Prompt
All retrieval/exploration code (graph + vector/ANN) must be implemented as a staged algorithm with explicit, configurable search hyperparameters, and with correct graph element semantics.
Apply these rules: 1) Make ANN/graph search hyperparameters explicit
- Do not rely on silent defaults for critical knobs (e.g., top_k, ef_search).
- Put them behind config/env/arguments and log the effective values.
- Use the smallest fan-out necessary; review the relevance/structure impact when increasing top_k.
2) Limit at the right stage (two-step retrieval)
- First retrieve a constrained “one-hop”/local set (e.g., entity-nearby chunks) with the limit.
- Then expand to the required upstream structure (e.g., directory/path) after the limited set is chosen, preserving document integrity.
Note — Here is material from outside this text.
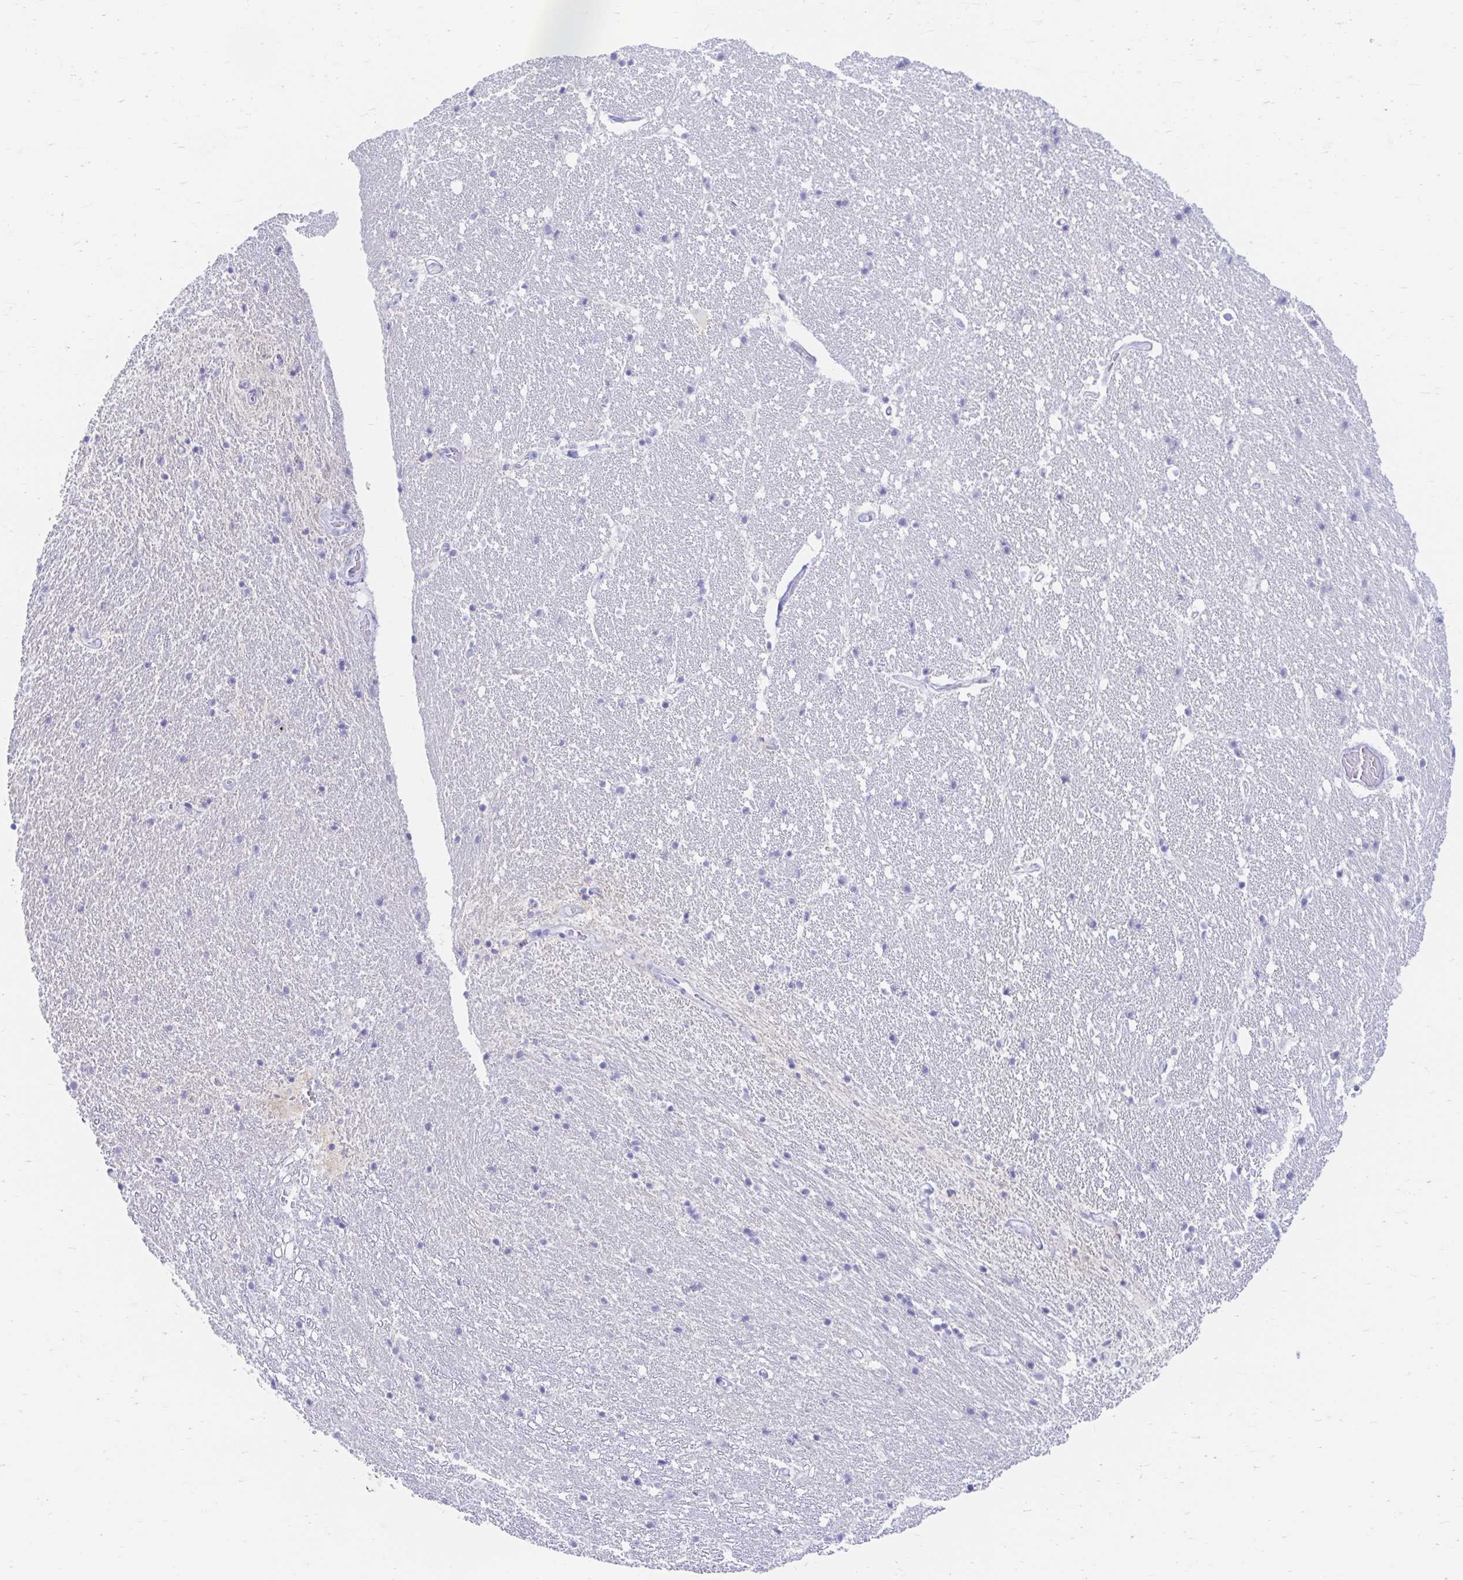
{"staining": {"intensity": "negative", "quantity": "none", "location": "none"}, "tissue": "hippocampus", "cell_type": "Glial cells", "image_type": "normal", "snomed": [{"axis": "morphology", "description": "Normal tissue, NOS"}, {"axis": "topography", "description": "Hippocampus"}], "caption": "DAB (3,3'-diaminobenzidine) immunohistochemical staining of unremarkable hippocampus reveals no significant expression in glial cells.", "gene": "ERICH6", "patient": {"sex": "male", "age": 63}}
3) Ensure graph element types are unambiguous
- Do not infer edges via “not vertex”; explicitly enumerate valid edge types so traversal logic is correct.
Example pattern (staged retrieval + explicit params):
def search_with_two_stage_explore(graph_store, keywords, *, top_k, ef_search, one_hop_limit):
# Stage 1: constrained exploration (local units)
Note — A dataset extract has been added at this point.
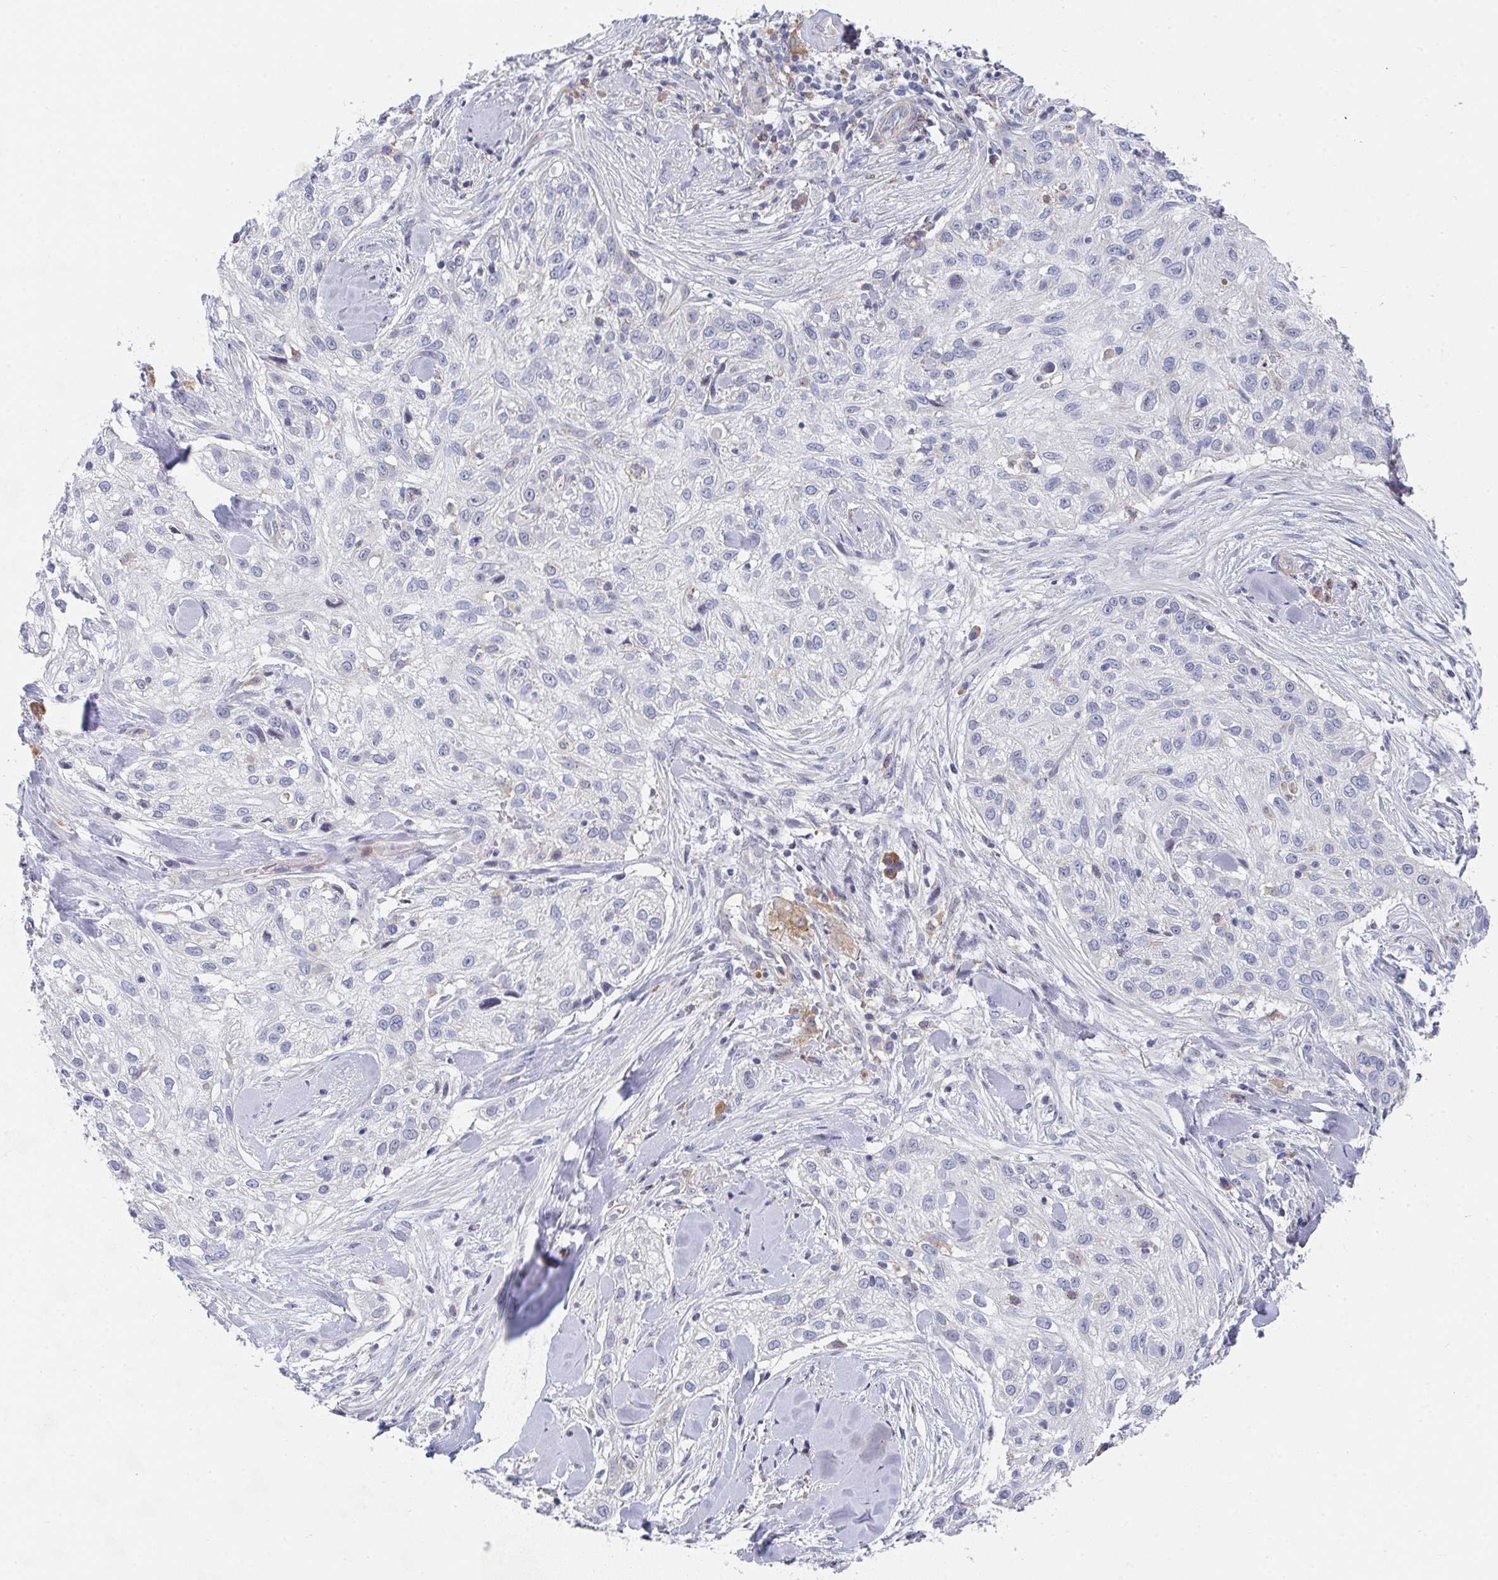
{"staining": {"intensity": "negative", "quantity": "none", "location": "none"}, "tissue": "skin cancer", "cell_type": "Tumor cells", "image_type": "cancer", "snomed": [{"axis": "morphology", "description": "Squamous cell carcinoma, NOS"}, {"axis": "topography", "description": "Skin"}], "caption": "A histopathology image of skin cancer stained for a protein reveals no brown staining in tumor cells. (DAB (3,3'-diaminobenzidine) immunohistochemistry (IHC), high magnification).", "gene": "KLHL33", "patient": {"sex": "male", "age": 82}}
subgraph = graph_store.explore(
subs=keywords,
limit=one_hop_limit,
search_method="entity_search",
# explicit ANN/graph knobs
top_k=top_k,
hnsw_ef_search=ef_search,
)
# Stage 2: deterministic expansion (structure completion)
chunks = [v.name for v in subgraph.vertices()]
full_structure = graph_store.explore(
subs=chunks,
limit=one_hop_limit,
search_method="path_completion",
)
return full_structure
If implementing graph element classification used by traversal, ensure edge/vertex semantics are explicit:
class GraphElemType(Enum):
# ...
def is_vertex(self):
return self in {GraphElemType.DOCUMENT, GraphElemType.CHUNK, GraphElemType.ENTITY}
def is_edge(self):
return self in {GraphElemType.INCLUDE, GraphElemType.NEXT, ...} # enumerate
Outcome: predictable performance, controllable quality/relevance, and correct traversal behavior for algorithms/search over graphs and vector indexes.